=== ASSIGNMENT ===
Your reply should hold every record exactly as given, with no pictures in it.

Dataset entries
- Opening Delimiter -
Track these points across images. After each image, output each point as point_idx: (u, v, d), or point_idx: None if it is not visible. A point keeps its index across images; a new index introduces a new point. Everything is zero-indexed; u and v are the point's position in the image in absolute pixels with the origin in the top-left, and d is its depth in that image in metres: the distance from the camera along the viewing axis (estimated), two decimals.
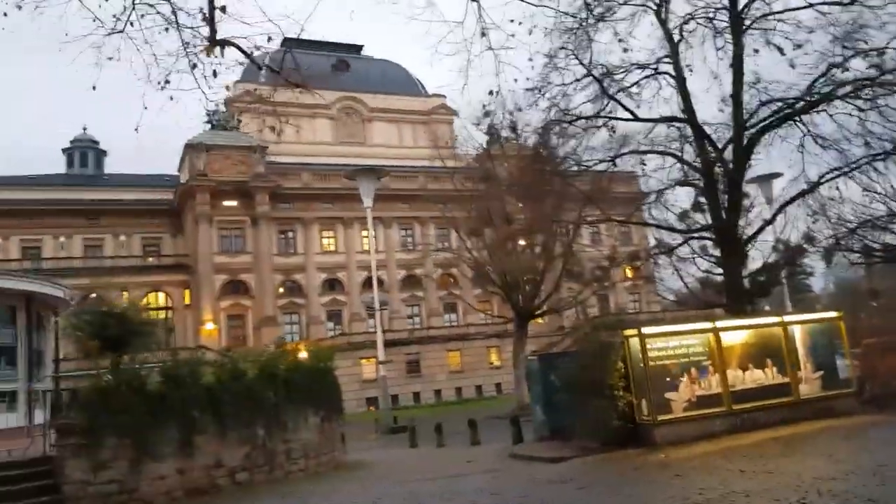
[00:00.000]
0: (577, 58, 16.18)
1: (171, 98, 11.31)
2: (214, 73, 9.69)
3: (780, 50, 15.14)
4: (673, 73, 17.91)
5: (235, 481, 11.78)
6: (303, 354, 15.38)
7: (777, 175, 29.23)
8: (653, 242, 27.30)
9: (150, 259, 59.38)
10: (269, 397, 12.77)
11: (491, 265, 37.16)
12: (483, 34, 12.77)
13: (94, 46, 10.04)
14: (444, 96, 73.39)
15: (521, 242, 37.43)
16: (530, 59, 13.35)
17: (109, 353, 11.37)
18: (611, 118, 17.54)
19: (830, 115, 16.67)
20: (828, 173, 17.37)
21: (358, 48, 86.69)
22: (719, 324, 14.68)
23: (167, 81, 10.71)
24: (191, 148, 57.64)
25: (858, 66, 16.66)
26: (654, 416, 13.44)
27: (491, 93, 12.62)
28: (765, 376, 14.72)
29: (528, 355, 23.26)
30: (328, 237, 64.04)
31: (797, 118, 17.05)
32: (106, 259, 56.96)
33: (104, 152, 69.27)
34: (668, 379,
- Closing Delimiter -
=== ANSWER BELOW ===
Track these points across images. After each image, output each point as point_idx: (u, v, d), or point_idx: None if it is not visible. A point keeps its index across images; a new index introduces a new point. Everything is zero-indexed; u and v are the point's position in the image in absolute pixels with the origin in the top-left, and d is its depth in that image in metres: the distance from the camera along the viewing axis (estimated), two decimals.
[00:00.000]
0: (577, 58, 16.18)
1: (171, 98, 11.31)
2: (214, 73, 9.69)
3: (780, 50, 15.14)
4: (673, 73, 17.91)
5: (235, 481, 11.78)
6: (303, 354, 15.38)
7: (777, 175, 29.23)
8: (653, 242, 27.30)
9: (150, 259, 59.38)
10: (269, 397, 12.77)
11: (491, 265, 37.16)
12: (483, 34, 12.77)
13: (94, 46, 10.04)
14: (444, 96, 73.39)
15: (521, 242, 37.43)
16: (530, 59, 13.35)
17: (109, 353, 11.37)
18: (611, 118, 17.54)
19: (830, 115, 16.67)
20: (828, 173, 17.37)
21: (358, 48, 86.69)
22: (719, 324, 14.68)
23: (167, 81, 10.71)
24: (191, 148, 57.64)
25: (858, 66, 16.66)
26: (654, 416, 13.44)
27: (491, 93, 12.62)
28: (765, 376, 14.72)
29: (528, 355, 23.26)
30: (328, 237, 64.04)
31: (797, 118, 17.05)
32: (106, 259, 56.96)
33: (104, 152, 69.27)
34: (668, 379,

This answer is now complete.